**Consigne**
Recopiez sans la moindre modification le passage du texte sur Alfa Yaya qui commence aux mots « De nombreux notables » et se termine après « Farba Tafsirou Bendjou. ».

**Texte fourni**
+ + +

Jamais, prétendent les chroniqueurs, un roi ne fut plus juste que lui. Ses jugements furent toujours impartiaux, car il s'entourait de marabouts tres cultivés qui lui indiquaient les précepts coutumiers ou coraniques. L'exécution des jugements rendus par sa juridiction était assurée à la lettre.
De nombreux notables influents étaient ses compagnons fidèles, ses conseillers et ses vizirs. Parmi les plus importants il faut citer Oumar Koumba qui l'accompagna même en exil, Modi Alimou Dogui, Modi Tanou Mélikaré et Modi Aliou Téli Lariya
[Nota bene. Modi Aliou Teli est le grand-père paternel de Saifoulaye Diallo. — Tierno S. Bah]
Ses griots ou chroniqueurs étaient les Diéli : Diéli Oumarou Linsan et Diéli Madi Soumano, qui lui étaient inséparables. Quant aux Awlubhe, nous connaissons Farba Soulé, Farba Makka, Farba Alayidhi et Farba Tafsirou Bendjou.
Son administration était organisée de manière à placer auprès de lui un ou plusieurs représentants de toutes les catégories de la société foulah. Ainsi, avait-il autour de lui une sorte de Parlement qui le guidait dans toutes ses décisions.
Alfa Yaya fut un homme très généreux. Il arrivait souvent que des marchands de chevaux quittent Kayes ou le Ɓundu pour Labé, avec de nombreux chevaux à son adresse. Il payait à ces vendeurs toutes les bêtes qui lui parvenaient à Labé ou à Kâdé.

+ + +

**Données**
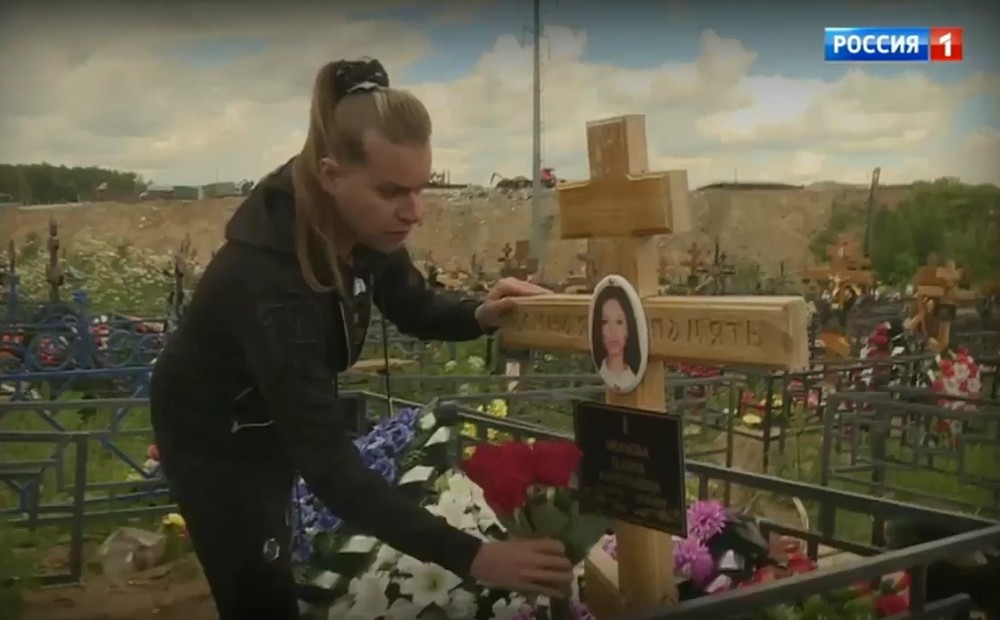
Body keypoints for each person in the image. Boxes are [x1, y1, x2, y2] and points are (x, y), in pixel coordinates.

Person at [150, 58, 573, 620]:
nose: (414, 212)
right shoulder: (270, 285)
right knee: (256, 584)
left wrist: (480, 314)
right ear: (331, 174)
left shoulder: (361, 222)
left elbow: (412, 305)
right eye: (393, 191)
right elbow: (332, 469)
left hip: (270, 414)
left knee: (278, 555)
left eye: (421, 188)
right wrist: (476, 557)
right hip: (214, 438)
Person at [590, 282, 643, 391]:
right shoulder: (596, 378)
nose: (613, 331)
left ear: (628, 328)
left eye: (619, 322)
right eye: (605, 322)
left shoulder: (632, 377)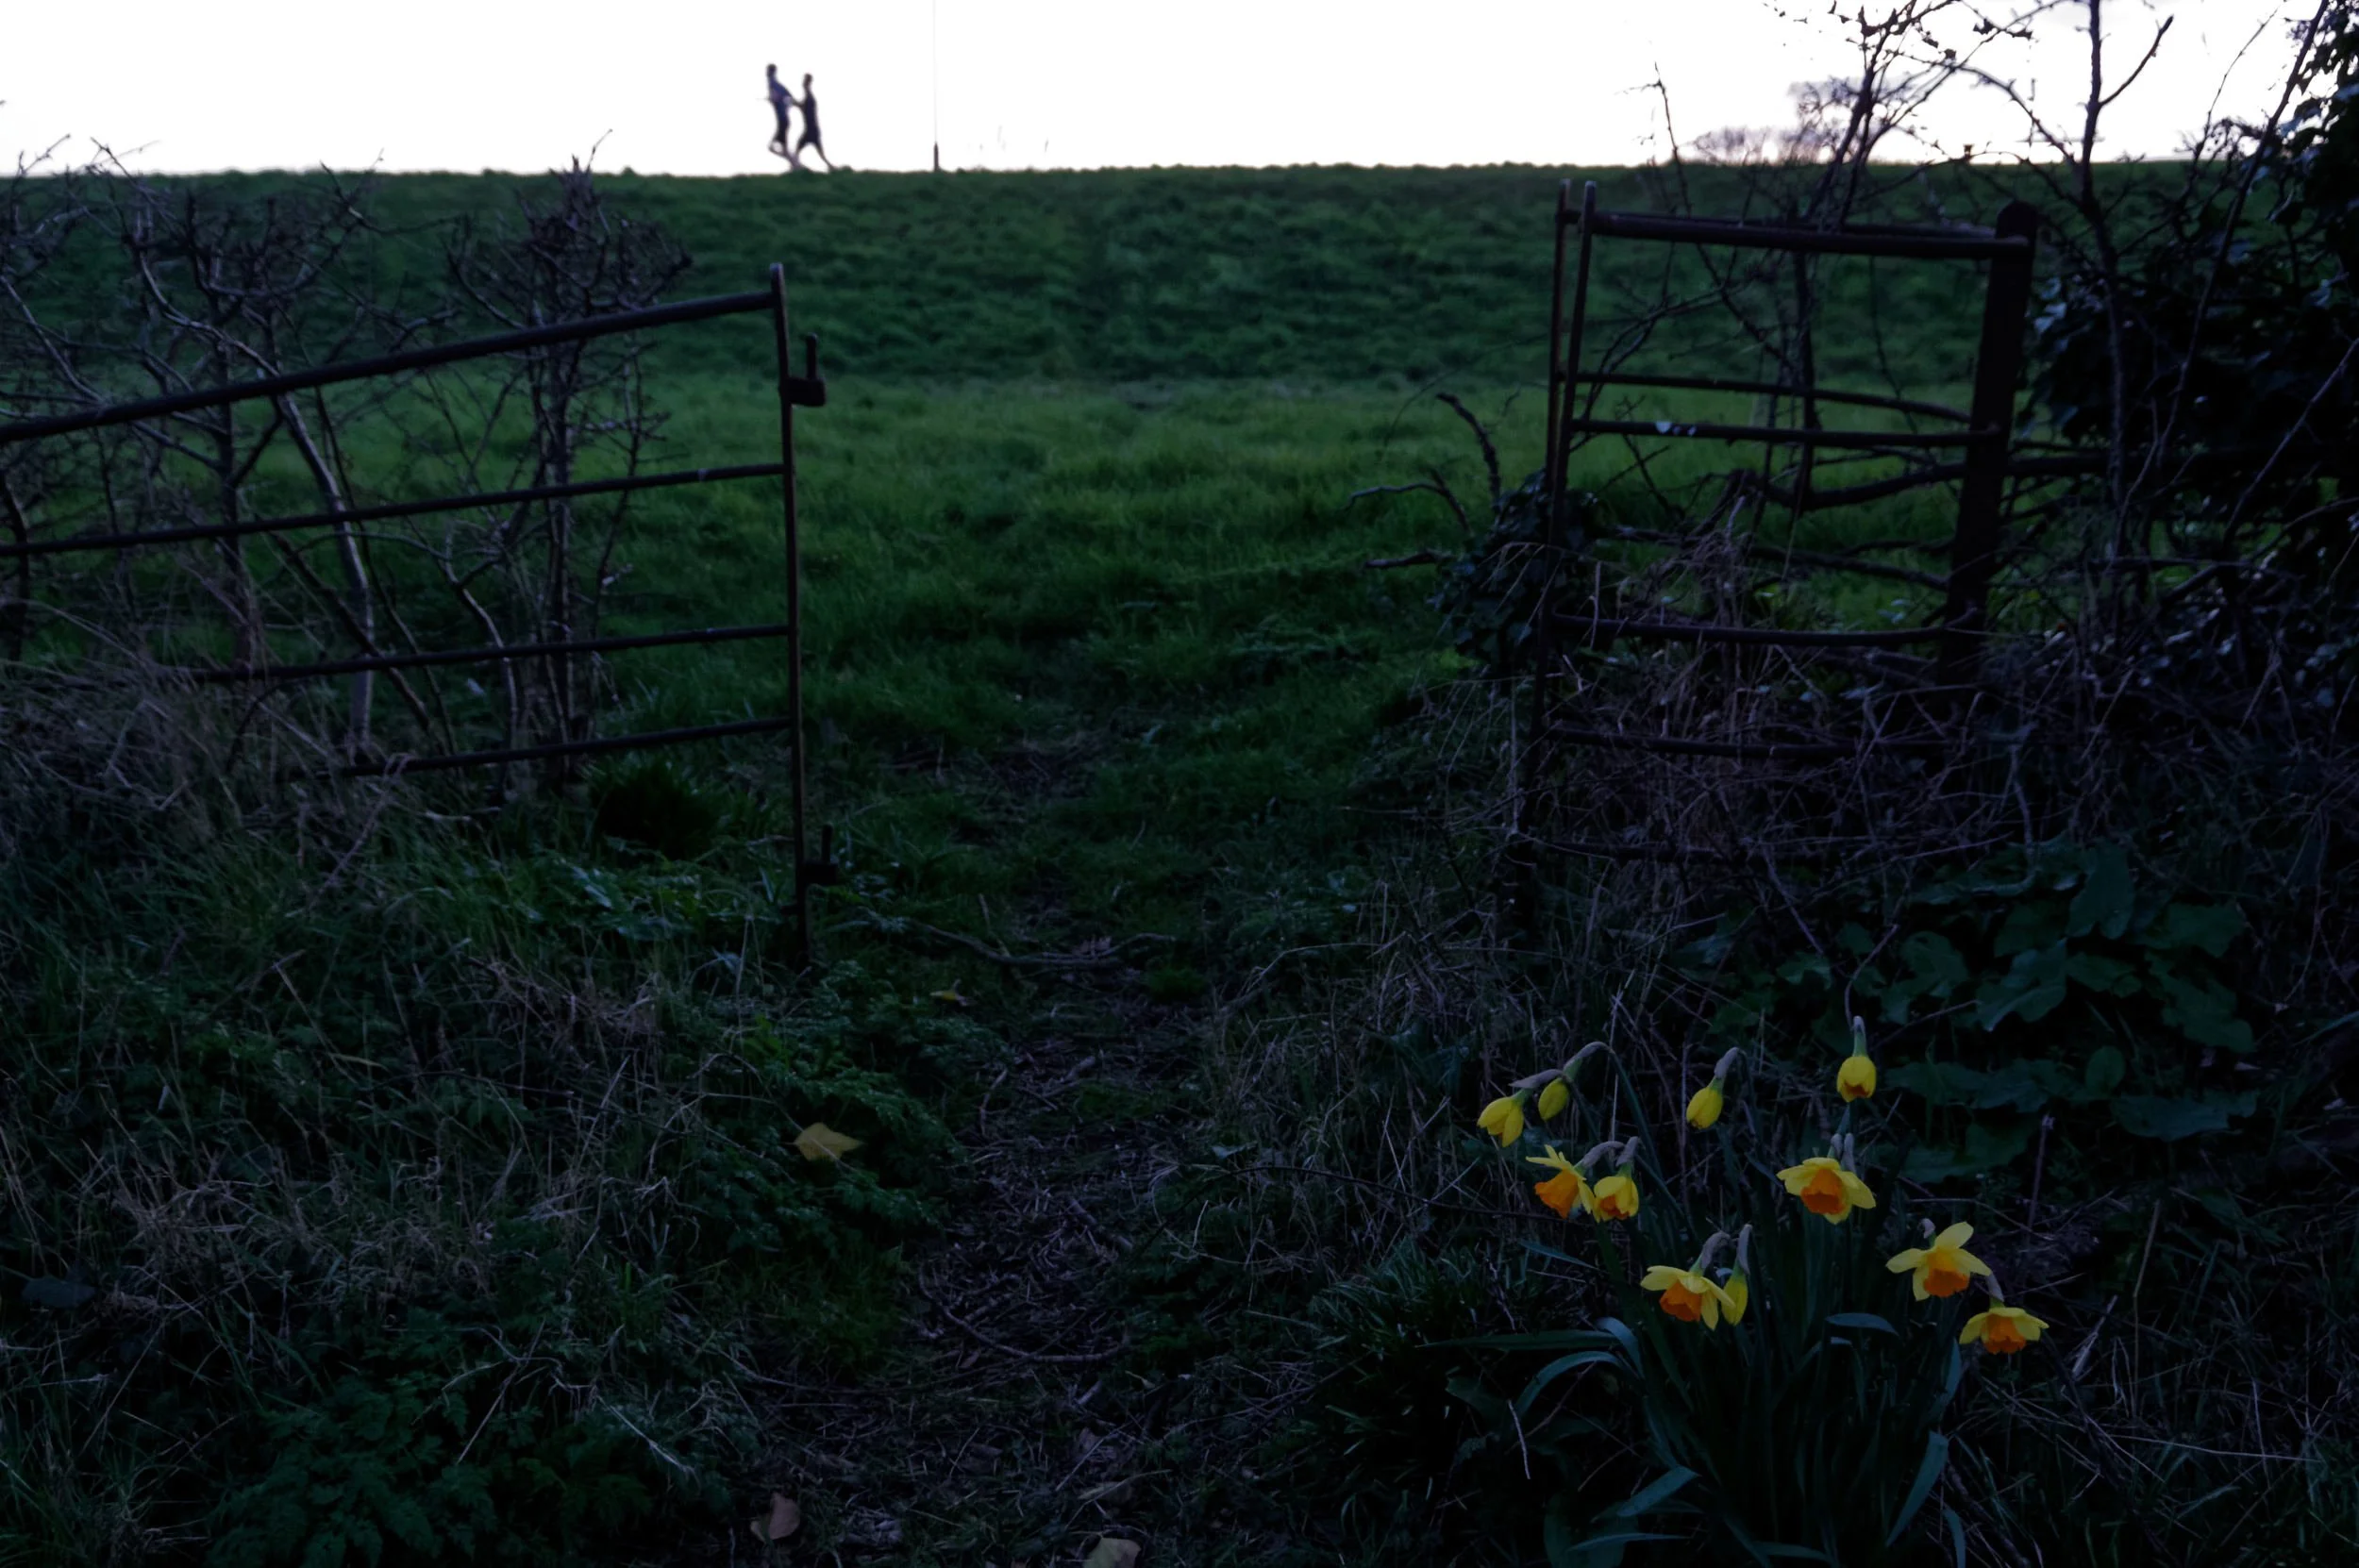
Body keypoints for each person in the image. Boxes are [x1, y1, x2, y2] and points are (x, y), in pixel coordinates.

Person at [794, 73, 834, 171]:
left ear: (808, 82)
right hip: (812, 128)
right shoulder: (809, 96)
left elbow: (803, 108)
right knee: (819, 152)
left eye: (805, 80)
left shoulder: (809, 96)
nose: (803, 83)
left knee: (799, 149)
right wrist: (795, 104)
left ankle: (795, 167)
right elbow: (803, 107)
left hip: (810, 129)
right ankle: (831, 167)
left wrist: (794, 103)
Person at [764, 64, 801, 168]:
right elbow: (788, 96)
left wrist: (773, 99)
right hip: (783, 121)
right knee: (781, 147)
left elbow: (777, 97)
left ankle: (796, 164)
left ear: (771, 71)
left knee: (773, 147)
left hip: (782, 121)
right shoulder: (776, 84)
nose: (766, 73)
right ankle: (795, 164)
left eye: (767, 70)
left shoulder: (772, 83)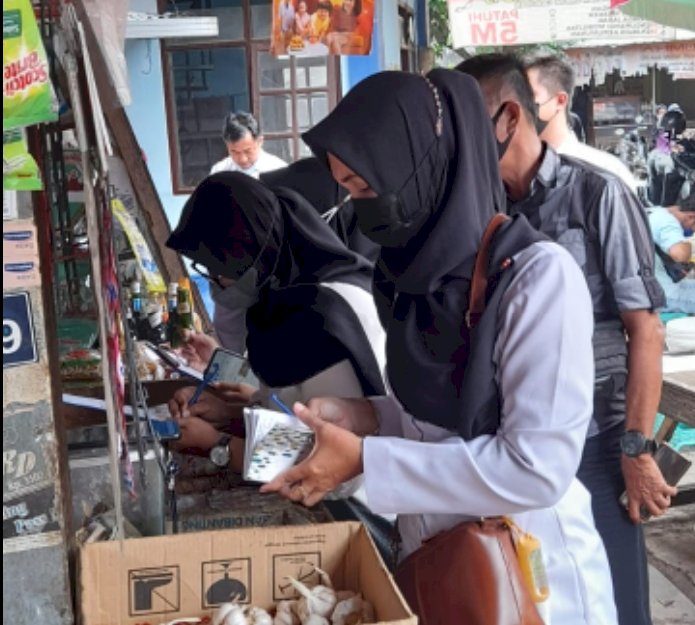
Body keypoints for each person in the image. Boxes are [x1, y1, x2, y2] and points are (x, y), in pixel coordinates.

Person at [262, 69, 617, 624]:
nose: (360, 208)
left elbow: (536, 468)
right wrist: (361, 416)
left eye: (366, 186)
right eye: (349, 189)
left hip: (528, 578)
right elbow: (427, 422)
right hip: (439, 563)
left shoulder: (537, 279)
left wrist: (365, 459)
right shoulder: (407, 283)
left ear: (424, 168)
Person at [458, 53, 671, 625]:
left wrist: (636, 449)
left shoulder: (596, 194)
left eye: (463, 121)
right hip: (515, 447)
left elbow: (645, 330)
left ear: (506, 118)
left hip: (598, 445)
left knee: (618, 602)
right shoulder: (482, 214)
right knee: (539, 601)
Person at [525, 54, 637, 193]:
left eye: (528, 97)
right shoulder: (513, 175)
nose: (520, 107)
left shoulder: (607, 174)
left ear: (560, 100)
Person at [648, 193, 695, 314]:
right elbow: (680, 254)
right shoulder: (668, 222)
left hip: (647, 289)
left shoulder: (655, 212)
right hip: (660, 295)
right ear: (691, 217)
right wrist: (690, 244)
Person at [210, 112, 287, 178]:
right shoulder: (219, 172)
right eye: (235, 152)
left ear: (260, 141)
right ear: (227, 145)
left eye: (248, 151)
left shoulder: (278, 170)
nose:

+ + +

**Corrigé**
De nombreux notables influents étaient ses compagnons fidèles, ses conseillers et ses vizirs. Parmi les plus importants il faut citer Oumar Koumba qui l'accompagna même en exil, Modi Alimou Dogui, Modi Tanou Mélikaré et Modi Aliou Téli Lariya
[Nota bene. Modi Aliou Teli est le grand-père paternel de Saifoulaye Diallo. — Tierno S. Bah]
Ses griots ou chroniqueurs étaient les Diéli : Diéli Oumarou Linsan et Diéli Madi Soumano, qui lui étaient inséparables. Quant aux Awlubhe, nous connaissons Farba Soulé, Farba Makka, Farba Alayidhi et Farba Tafsirou Bendjou.